EXERCÍCIO BREVE 1: Com base no texto sobre o recurso, explique em uma a três frases o motivo pelo qual a decisão recorrida não admitiu a reconvenção.
EXERCÍCIO BREVE 2: Prossiga o texto sobre o recurso a partir da última frase apresentada.

TEXTO DE ORIGEM:
□ □ □ □ □

22. Em suma, consideramos legítima a tramitação processual que o Mm juiz a quo entendeu adequado às especificidades da causa, adaptando o conteúdo e a forma do ato processual em causa ao fim que se visa atingir: assegurar um processo equitativo (art.º 547.º do CPC).
23. Nenhuma norma jurídica foi violada no douto despacho recorrido, não merecendo o mesmo qualquer censura;
24. Face a tudo o que antecede, deve manter-se integralmente o douto despacho recorrido improcedendo a apelação, uma vez que o douto despacho não merece qualquer reparo por ter realizado correcta aplicação da lei;
Assim e em conclusão, devem improceder todas as conclusões do Apelante, e consequentemente confirmar-se in totum o despacho recorrido, assim se fazendo J U S T I Ç A!».

4. Recebido o recurso, colheram-se os vistos.

II. Questões a decidir:

1. Reapreciação de direito da rejeição do pedido reconvencional na ação especial para cumprimento de obrigações emergentes de contrato, regulada no DL nº269/98, de 01.09., na redação atualizada.
2. Recorribilidade do despacho de aperfeiçoamento.

III. Fundamentação:

0. Enquadramento processual:

O presente processo iniciou-se como uma providência de injunção, deduzido pela sociedade de advogados J. C. & Associados, Sociedade de Advogados, Sp, RL, contra M. L., no qual a requerente pediu a condenação deste no valor de € 929, 07, acrescido de juros vincendos (fls.24).
O requerido deduziu oposição a este procedimento de injunção: defendendo-se por impugnação e por exceção de abuso de direito; pedindo a condenação do requerente em reconvenção na devolução do valor já pago de € 615, 00 e no pagamento da indemnização por danos patrimoniais e não patrimoniais de incumprimento contratual no valor de € 4 230, 00 (fls.25 a 27).
Após a oposição o processo foi distribuído como ação especial para cumprimento de obrigações pecuniárias de valor não superior a € 15 000, 00, aprovada e regulada pelo DL nº269/98, de 01.09., na sua atual redação, a que corresponde a 2ª espécie prevista no art.212º do CPC, ex vi do art.16º do referido DL nº269/98, de 01.09.

1. Reapreciação de direito quanto à rejeição do pedido reconvencional.

A decisão recorrida não admitiu a reconvenção em ação especial para cumprimento de obrigações pecuniárias, com valor processual global fixado em € 5 159, 00, nos seguintes termos:

«Como tem vindo a ser entendido pela jurisprudência, só em casos muito pontuais é que é admissível a reconvenção no âmbito das ações especiais para cumprimento de obrigações, nomeadamente quando o valor da ação é superior a € 15.000,00. Ora, não é isso que se verifica no caso. Estamos perante uma ação cujo valor são € 929,07. O réu atribuiu à reconvenção o valor de € 4.230,00.

□ □ □ □ □

ENTRADAS DA LISTAGEM:

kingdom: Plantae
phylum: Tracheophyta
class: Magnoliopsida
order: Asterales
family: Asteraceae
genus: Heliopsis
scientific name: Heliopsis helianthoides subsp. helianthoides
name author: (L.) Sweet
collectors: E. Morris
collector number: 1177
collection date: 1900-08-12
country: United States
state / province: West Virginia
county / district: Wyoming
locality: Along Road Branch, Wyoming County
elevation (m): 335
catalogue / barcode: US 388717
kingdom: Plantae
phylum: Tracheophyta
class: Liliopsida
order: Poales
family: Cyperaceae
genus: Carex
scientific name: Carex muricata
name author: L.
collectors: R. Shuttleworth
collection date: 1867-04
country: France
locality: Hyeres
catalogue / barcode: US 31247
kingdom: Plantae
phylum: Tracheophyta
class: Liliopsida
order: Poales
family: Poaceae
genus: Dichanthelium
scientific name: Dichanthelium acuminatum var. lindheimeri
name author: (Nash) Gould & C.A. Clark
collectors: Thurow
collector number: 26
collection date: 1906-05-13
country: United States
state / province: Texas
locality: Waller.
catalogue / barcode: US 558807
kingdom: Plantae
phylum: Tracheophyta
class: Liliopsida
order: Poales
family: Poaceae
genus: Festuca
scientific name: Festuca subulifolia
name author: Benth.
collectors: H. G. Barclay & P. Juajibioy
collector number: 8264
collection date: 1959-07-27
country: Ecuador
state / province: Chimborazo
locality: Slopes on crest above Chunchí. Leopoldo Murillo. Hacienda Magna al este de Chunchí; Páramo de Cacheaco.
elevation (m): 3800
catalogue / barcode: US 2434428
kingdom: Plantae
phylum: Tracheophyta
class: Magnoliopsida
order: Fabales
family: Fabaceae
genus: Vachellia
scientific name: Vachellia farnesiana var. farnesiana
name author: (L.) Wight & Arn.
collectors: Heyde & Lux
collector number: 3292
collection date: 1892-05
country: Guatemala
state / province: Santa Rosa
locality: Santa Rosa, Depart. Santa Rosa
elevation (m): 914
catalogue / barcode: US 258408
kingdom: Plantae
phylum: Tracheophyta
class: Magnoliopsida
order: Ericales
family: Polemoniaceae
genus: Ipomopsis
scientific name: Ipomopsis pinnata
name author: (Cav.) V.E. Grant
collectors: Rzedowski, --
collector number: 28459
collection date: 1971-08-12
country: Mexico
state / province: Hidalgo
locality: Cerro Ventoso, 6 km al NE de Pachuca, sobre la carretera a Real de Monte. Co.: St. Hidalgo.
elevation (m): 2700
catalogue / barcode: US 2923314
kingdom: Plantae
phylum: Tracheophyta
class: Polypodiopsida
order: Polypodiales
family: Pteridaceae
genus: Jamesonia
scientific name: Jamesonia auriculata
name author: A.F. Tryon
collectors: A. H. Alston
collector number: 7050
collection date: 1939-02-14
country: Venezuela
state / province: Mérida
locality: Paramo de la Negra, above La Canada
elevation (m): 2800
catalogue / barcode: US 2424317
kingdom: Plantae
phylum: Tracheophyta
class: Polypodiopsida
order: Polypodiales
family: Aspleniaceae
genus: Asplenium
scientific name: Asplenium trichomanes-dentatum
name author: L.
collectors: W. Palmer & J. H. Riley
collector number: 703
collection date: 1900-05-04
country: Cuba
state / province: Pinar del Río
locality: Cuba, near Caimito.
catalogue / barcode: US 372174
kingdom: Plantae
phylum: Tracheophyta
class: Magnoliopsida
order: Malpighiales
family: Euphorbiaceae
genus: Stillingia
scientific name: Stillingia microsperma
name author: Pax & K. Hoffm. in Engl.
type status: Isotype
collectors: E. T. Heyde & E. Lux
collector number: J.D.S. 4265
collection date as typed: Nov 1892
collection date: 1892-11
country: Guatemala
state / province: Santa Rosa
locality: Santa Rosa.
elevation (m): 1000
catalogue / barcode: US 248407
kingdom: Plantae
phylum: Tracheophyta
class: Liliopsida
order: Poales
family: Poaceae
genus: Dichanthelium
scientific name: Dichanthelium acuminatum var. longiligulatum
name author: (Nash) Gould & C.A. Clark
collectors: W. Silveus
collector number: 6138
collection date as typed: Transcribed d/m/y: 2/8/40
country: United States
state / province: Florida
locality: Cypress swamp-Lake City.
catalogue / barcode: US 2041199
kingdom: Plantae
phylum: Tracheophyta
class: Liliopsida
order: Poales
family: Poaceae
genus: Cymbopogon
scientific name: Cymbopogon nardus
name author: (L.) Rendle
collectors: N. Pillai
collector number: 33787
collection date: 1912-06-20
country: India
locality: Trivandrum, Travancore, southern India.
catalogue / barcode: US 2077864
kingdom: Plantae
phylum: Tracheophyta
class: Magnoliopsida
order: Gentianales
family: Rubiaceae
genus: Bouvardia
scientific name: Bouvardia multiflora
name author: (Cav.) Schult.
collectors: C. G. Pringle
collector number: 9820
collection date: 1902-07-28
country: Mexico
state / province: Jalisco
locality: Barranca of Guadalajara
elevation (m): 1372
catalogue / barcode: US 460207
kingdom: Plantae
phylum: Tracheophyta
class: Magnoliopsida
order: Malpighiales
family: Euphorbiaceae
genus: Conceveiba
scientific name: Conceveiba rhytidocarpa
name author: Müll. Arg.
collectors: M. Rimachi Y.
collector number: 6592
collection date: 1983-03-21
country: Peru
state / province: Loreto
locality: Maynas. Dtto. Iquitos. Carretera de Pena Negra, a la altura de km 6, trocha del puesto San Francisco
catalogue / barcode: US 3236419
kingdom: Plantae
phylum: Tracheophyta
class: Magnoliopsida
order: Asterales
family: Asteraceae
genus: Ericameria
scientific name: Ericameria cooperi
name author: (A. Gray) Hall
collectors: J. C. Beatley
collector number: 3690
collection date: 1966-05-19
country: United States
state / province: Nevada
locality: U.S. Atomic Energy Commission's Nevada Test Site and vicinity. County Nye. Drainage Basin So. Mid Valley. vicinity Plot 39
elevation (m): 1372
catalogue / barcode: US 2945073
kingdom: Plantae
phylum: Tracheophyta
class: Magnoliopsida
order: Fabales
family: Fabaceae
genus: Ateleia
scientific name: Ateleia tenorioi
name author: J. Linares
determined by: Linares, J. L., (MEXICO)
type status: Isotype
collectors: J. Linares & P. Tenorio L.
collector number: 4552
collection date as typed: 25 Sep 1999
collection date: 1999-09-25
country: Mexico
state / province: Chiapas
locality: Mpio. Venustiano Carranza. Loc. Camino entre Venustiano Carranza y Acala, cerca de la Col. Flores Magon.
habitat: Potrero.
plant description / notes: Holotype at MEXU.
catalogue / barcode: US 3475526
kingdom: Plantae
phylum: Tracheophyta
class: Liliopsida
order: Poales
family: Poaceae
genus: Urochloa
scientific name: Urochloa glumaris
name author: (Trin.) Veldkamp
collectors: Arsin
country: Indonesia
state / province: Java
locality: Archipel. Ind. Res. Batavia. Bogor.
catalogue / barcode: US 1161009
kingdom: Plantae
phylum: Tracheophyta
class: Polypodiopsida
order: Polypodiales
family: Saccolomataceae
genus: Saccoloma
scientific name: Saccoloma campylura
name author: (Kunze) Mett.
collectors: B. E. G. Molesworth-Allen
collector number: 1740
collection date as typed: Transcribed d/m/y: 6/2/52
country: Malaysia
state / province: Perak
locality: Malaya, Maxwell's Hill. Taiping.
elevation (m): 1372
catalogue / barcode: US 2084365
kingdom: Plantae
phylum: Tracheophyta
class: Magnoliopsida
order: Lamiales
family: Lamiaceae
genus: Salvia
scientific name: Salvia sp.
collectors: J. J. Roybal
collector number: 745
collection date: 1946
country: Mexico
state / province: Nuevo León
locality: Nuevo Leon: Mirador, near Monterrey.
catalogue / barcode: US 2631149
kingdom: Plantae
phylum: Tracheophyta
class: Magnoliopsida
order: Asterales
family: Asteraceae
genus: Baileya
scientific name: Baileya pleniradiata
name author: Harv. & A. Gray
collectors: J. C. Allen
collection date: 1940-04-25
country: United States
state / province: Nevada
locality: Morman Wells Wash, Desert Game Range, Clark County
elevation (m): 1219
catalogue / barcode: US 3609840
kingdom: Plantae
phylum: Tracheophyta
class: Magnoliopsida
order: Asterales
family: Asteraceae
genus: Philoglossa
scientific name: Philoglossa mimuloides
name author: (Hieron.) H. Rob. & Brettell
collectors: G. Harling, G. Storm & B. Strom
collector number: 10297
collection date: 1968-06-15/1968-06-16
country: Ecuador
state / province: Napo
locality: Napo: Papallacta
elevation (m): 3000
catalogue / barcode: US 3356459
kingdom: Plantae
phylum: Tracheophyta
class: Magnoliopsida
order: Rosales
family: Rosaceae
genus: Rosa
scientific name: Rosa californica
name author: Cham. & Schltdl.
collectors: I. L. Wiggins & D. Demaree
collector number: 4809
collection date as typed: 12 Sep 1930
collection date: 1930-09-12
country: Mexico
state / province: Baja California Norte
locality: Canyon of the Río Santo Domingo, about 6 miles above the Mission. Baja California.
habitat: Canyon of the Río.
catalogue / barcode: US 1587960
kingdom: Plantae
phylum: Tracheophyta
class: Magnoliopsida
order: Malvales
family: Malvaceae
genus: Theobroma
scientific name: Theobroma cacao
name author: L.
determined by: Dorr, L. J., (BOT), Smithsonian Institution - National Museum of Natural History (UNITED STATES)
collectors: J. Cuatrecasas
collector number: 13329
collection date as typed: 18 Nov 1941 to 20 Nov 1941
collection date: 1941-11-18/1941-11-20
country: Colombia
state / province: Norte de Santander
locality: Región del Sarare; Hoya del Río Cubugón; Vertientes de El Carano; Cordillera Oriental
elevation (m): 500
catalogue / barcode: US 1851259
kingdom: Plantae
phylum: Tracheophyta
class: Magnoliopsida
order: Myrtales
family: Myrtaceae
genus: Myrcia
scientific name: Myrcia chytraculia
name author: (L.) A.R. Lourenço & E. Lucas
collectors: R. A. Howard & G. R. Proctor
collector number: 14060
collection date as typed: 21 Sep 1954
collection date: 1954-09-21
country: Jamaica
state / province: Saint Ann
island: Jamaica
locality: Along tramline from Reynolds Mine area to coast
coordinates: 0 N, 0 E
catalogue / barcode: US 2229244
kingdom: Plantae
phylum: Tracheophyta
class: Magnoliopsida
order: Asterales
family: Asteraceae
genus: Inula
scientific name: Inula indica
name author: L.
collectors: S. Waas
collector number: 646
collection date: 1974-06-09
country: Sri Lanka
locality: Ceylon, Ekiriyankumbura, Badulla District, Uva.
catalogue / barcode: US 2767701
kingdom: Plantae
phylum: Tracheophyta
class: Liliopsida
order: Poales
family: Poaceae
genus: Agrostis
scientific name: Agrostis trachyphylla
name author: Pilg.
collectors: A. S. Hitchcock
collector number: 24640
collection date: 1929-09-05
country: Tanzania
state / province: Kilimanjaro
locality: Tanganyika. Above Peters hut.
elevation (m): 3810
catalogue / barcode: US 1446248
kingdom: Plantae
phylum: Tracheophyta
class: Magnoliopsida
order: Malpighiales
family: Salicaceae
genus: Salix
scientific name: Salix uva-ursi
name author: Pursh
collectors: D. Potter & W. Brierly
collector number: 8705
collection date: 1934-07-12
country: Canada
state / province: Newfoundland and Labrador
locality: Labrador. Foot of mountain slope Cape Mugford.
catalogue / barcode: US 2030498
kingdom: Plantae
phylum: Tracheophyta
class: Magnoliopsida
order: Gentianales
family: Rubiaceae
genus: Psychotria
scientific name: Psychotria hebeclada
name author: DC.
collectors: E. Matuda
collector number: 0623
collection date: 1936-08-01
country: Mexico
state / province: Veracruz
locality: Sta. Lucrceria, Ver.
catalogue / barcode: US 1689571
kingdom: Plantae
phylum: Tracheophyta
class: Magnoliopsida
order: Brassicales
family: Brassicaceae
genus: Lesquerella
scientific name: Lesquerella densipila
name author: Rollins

□ □ □ □ □

RESULTADO ESPERADO 1: A reconvenção não foi admitida porque, segundo o entendimento da jurisprudência invocado na decisão, ela só é admissível nas ações especiais para cumprimento de obrigações em casos muito pontuais, nomeadamente quando o valor da ação é superior a € 15.000,00. No caso, a ação tem o valor de € 929,07, pelo que essa condição não se verifica.

RESULTADO ESPERADO 2:
Com efeito, nos casos em que o procedimento de Injunção tem valor inferior a € 15.000 e aos quais tenha sido deduzida oposição, a ação segue a tramitação da ação declarativa especial, concretamente, as normas constantes do DL n.º 269/98 de 1 de Setembro, a qual não comporta outros articulados e, por maioria de razão, a dedução de reconvenção.»
O recorrente pediu a reapreciação de direito deste despacho, por entender: que, nos termos do art.266º/2-c) do CPC de 2013, o legislador passou a exigir que a compensação, como via de extinção da obrigação da contraparte, fosse invocada por reconvenção; que a dedução da injunção e o seguimento da mesma como ação especial para cumprimento de obrigações pecuniárias não impedem a dedução de reconvenção; que havendo créditos recíprocos e estando os mesmos compensados com a extinção das obrigações recíprocas, deve a reconvenção ser admitida, sob pena de se onerar desproporcionalmente os cidadãos com o acesso à justiça.
Impõe-se apreciar a decisão recorrida, em face do regime jurídico aplicável, que tem estado sujeito a uma controvérsia doutrinária e jurisprudencial de aplicação.
O art. 1º do DL nº269/98, de 01.09. (com redação revista pelo DL nº303/2007, de 24.08. quanto ao valor dos contratos abrangidos pelo regime) aprovou «o regime dos procedimentos destinados a exigir o cumprimento de obrigações pecuniárias emergentes de contratos de valor não superior a (euro) 15 000, publicado em anexo, que faz parte integrante do presente diploma», procedimentos estes que integram a ação declarativa especial regulada nos arts.1º ss e a providência de injunção regulada nos arts.7º ss do referido anexo.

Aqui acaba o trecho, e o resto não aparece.